The Falklanders had their Britishness to save them and the Kuwaitis had oil. Television footage of the Kurds in northern Iraq forced George Bush to send in the marines, the day after he had declared that he would not do so. More recently, Washington tookon the Haiti problem because it was so close to home. Bosnia, however, does not seem close enough to Europe to merit more than humanitarian intervention. Britain and France have chosen not to see Bosnia in ideological terms. To them it is a local atavistic squabble and they have decided to be "neutral", thereby allowing the stronger side to win.

There were several moments when the opportunity to change the course of history in the Balkans was lost. They were lost because Europe - France and Britain in particular - was divided and indecisive, and undermined its own credibility. In his aptly titled forthcoming book Triumph of a Lack of Will, James Gow, lecturer in War Studies at Kings College London, traces the many moments when a show of coercive force made the Serbs back off and the many other moments when a resolute follow through would have dissuaded them further.

"The conclusions are clear," Gow wrote in an earlier article. "Wherever there has been someone or something to force the Serbian camp to modify its behaviour, that behaviour has been modified.
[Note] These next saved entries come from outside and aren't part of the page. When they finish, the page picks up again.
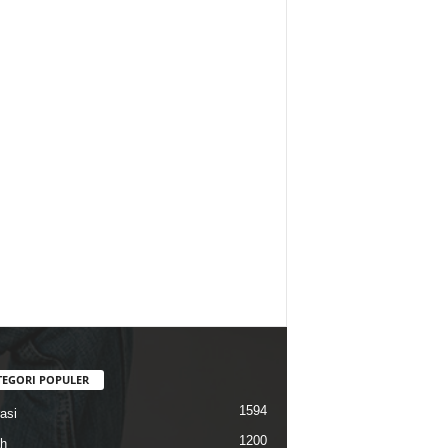
TEGORI POPULER
1594
asi
1200
h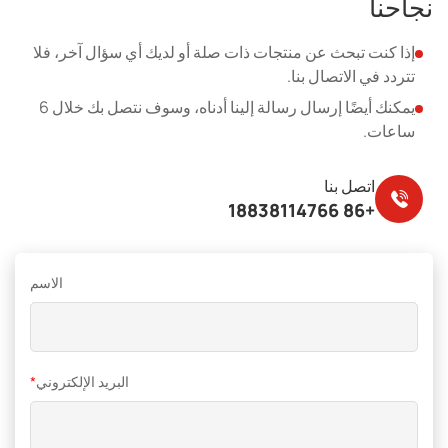
نجاحنا
إذا كنت تبحث عن منتجات ذات صلة أو لديك أي سؤال آخر، فلا
تتردد في الاتصال بنا.
يمكنك أيضًا إرسال رسالة إلينا أدناه، وسوف نتصل بك خلال 6
ساعات.
اتصل بنا
+86 18838114766
الاسم
البريد الإلكتروني
*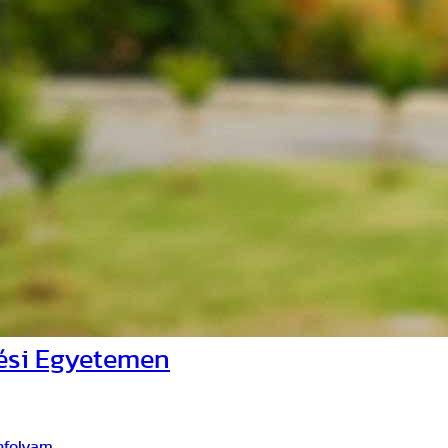
ési Egyetemen
nfolyam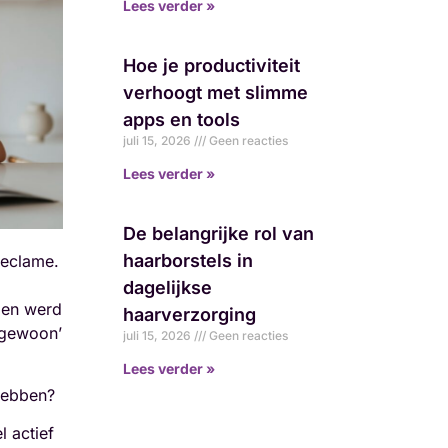
Lees verder »
Hoe je productiviteit
verhoogt met slimme
apps en tools
juli 15, 2026
Geen reacties
Lees verder »
De belangrijke rol van
haarborstels in
reclame.
dagelijkse
eden werd
haarverzorging
 ‘gewoon’
juli 15, 2026
Geen reacties
Lees verder »
ebben?
l actief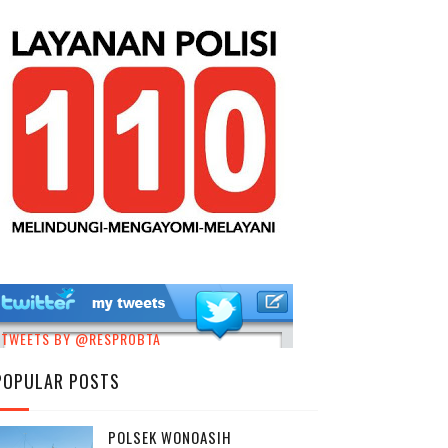
TWEETS BY @RESPROBTA
POPULAR POSTS
POLSEK WONOASIH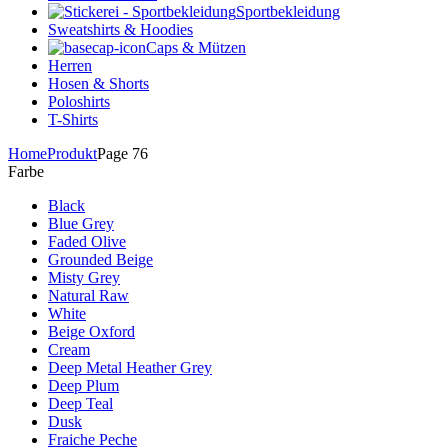
Sportbekleidung
Sweatshirts & Hoodies
Caps & Mützen
Herren
Hosen & Shorts
Poloshirts
T-Shirts
Home
Produkt
Page 76
Farbe
Black
Blue Grey
Faded Olive
Grounded Beige
Misty Grey
Natural Raw
White
Beige Oxford
Cream
Deep Metal Heather Grey
Deep Plum
Deep Teal
Dusk
Fraiche Peche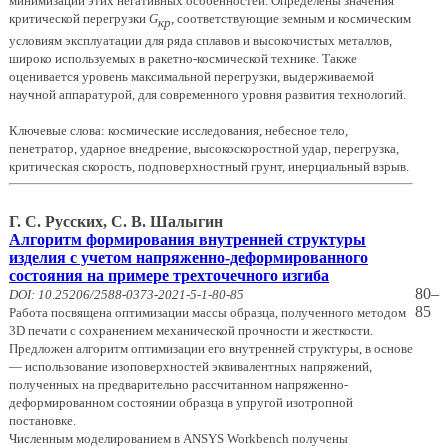
минимизации этих негативных особенностей. Определены значения
критической перегрузки
G
, соответствующие земным и космическим
кр
условиям эксплуатации для ряда сплавов и высокочистых металлов,
широко используемых в ракетно-космической технике. Также
оценивается уровень максимальной перегрузки, выдерживаемой
научной аппаратурой, для современного уровня развития технологий.
Ключевые слова: космические исследования, небесное тело,
пенетратор, ударное внедрение, высокоскоростной удар, перегрузка,
критическая скорость, подповерхностный грунт, инерциальный взрыв.
Г. С. Русских, С. В. Шалыгин
Алгоритм формирования внутренней структуры
изделия с учетом напряженно-деформированного
состояния на примере трехточечного изгиба
80–
DOI: 10.25206/2588-0373-2021-5-1-80-85
85
Работа посвящена оптимизации массы образца, полученного методом
3D печати с сохранением механической прочности и жесткости.
Предложен алгоритм оптимизации его внутренней структуры, в основе
— использование изоповерхностей эквивалентных напряжений,
полученных на предварительно рассчитанном напряженно-
деформированном состоянии образца в упругой изотропной
постановке.
Численным моделированием в ANSYS Workbench получены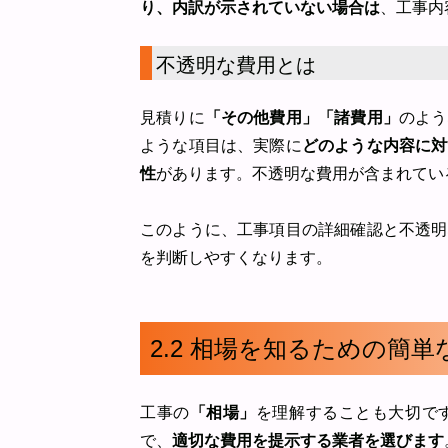
り、内訳が示されていない場合は
、工事内
不透明な費用とは
見積りに
「その他費用」「諸費用」
のよう
ような項目は、実際に
どのような内容に対
性
があります。不透明な費用が含まれてい
このように、工事項目の詳細確認と不透明
を判断しやすくなります。
2.2 相場を知るための簡
工事の
「相場」
を理解することも大切で
で、
適切な費用を提示する業者を選びます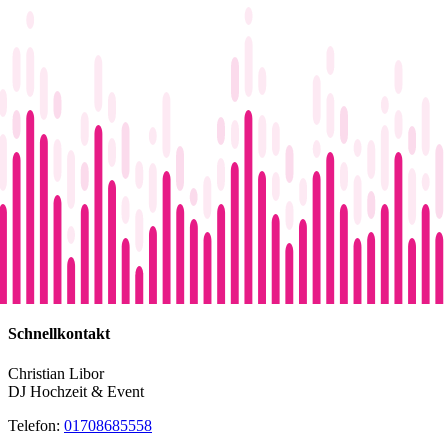
Schnellkontakt
Christian Libor
DJ Hochzeit & Event
Telefon:
01708685558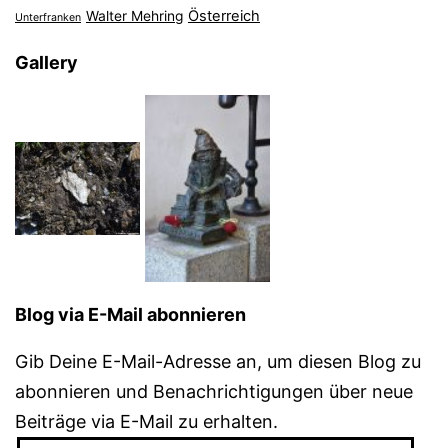
Österreich
Walter Mehring
Unterfranken
Gallery
Blog via E-Mail abonnieren
Gib Deine E-Mail-Adresse an, um diesen Blog zu
abonnieren und Benachrichtigungen über neue
Beiträge via E-Mail zu erhalten.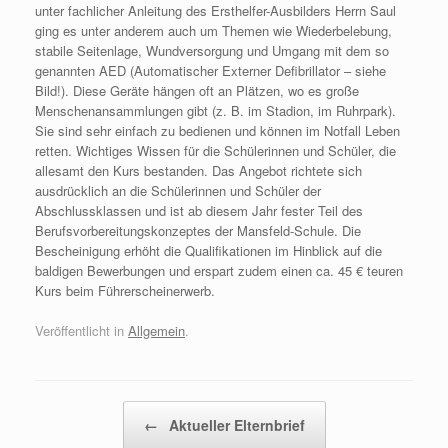
unter fachlicher Anleitung des Ersthelfer-Ausbilders Herrn Saul
ging es unter anderem auch um Themen wie Wiederbelebung,
stabile Seitenlage, Wundversorgung und Umgang mit dem so
genannten AED (Automatischer Externer Defibrillator – siehe
Bild!). Diese Geräte hängen oft an Plätzen, wo es große
Menschenansammlungen gibt (z. B. im Stadion, im Ruhrpark).
Sie sind sehr einfach zu bedienen und können im Notfall Leben
retten. Wichtiges Wissen für die Schülerinnen und Schüler, die
allesamt den Kurs bestanden. Das Angebot richtete sich
ausdrücklich an die Schülerinnen und Schüler der
Abschlussklassen und ist ab diesem Jahr fester Teil des
Berufsvorbereitungskonzeptes der Mansfeld-Schule. Die
Bescheinigung erhöht die Qualifikationen im Hinblick auf die
baldigen Bewerbungen und erspart zudem einen ca. 45 € teuren
Kurs beim Führerscheinerwerb.
Veröffentlicht in
Allgemein
.
Beitragsnavigation
←
Aktueller Elternbrief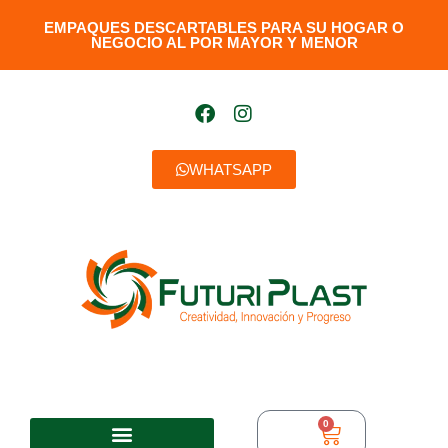
EMPAQUES DESCARTABLES PARA SU HOGAR O
NEGOCIO AL POR MAYOR Y MENOR​
WHATSAPP
0
$
0,00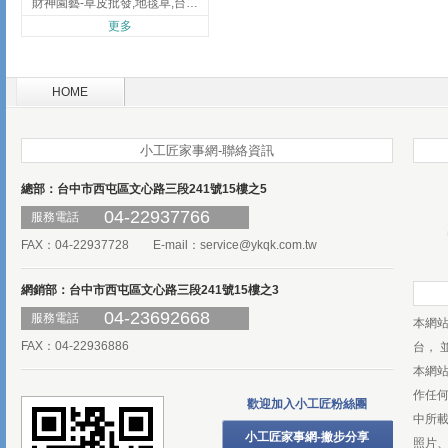
財神園藝-草皮批發,地毯草,台北草,彰化地毯草,彰化台北草
更多
HOME
小工匠家事網-聯絡資訊
總部：台中市西屯區文心路三段241號15樓之5
04-22937766
服務電話
FAX：04-22937728 E-mail：
service@ykqk.com.tw
網銷部：台中市西屯區文心路三段241號15樓之3
04-23692668
服務電話
本網
FAX：04-22936886
台， 
本網
作任
歡迎加入小工匠粉絲團
中所
小工匠家事網-撇步分享
照片、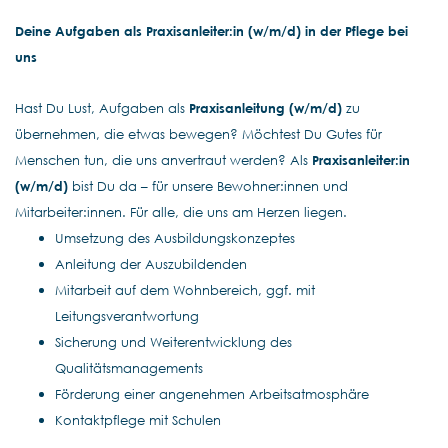
Deine Aufgaben als Praxisanleiter:in (w/m/d) in der Pflege bei
uns
Hast Du Lust, Aufgaben als
Praxisanleitung (w/m/d)
zu
übernehmen, die etwas bewegen? Möchtest Du Gutes für
Menschen tun, die uns anvertraut werden? Als
Praxisanleiter:in
(w/m/d)
bist Du da – für unsere Bewohner:innen und
Mitarbeiter:innen. Für alle, die uns am Herzen liegen.
Umsetzung des Ausbildungskonzeptes
Anleitung der Auszubildenden
Mitarbeit auf dem Wohnbereich, ggf. mit
Leitungsverantwortung
Sicherung und Weiterentwicklung des
Qualitätsmanagements
Förderung einer angenehmen Arbeitsatmosphäre
Kontaktpflege mit Schulen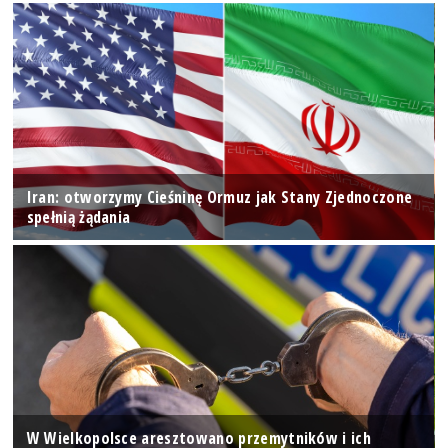
Iran: otworzymy Cieśninę Ormuz jak Stany Zjednoczone
spełnią żądania
W Wielkopolsce aresztowano przemytników i ich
Where there has been no serious impediment, the Serbian military machine has freely used violence, or the threat of violence, to get what it wants."

But Douglas Hurd and Alain Juppe are like schoolmasters who have progressively lost control of the class. "If you don't go back to your seats, I'll make you sit down - and this time I really mean it!" They never meant it, and the bad boys have found the door had no lock and teacher was not allowed to use his cane. In the end, the teacher is going home, which is where the bad boys want him.

The failure will be blamed on the United Nations. This is a bit like the directors of a company blaming "the board" for its poor results. When it comes to military intervention there are three countries that count: the United States, Britain and France -with Russia in agreement if possible. But they like to hide behind the UN so as to spread the blame when things go wrong. In Bosnia General Sir Michael Rose takes his orders from Malcolm Rifkind, our Defence Secretary, not Kofi Annan, the head of peace-keeping at the UN. The UN is simply the forum for discussing the issues and rubber-stamping the decisions. The decisions are taken by Mr Hurd and Mr Juppe, not Boutros Boutros-Ghali, and it is Mr Hurd and Mr Juppe who must take the blame for failure.

The only question unanswered is whether they saw that the war would escalate and chose to have a weak force in Bosnia so as to make it hostage to the Serbs and give France and Britain an excuse for not intervening further.

The message to anyone else in the region is that for all their rhetoric, Britain, France and the United States are not prepared to protect small states against aggressive neighbours. It is a comforting message to fanatical nationalists. Meanwhile, those who are pondering how to get Unprofor out of Bosnia wonder if it will require a major Nato intervention. It would be ironic if in order to extricate Unprofor, Nato was forced to use the sort of strength many have been calling for all along - and which the politicians said could not be used.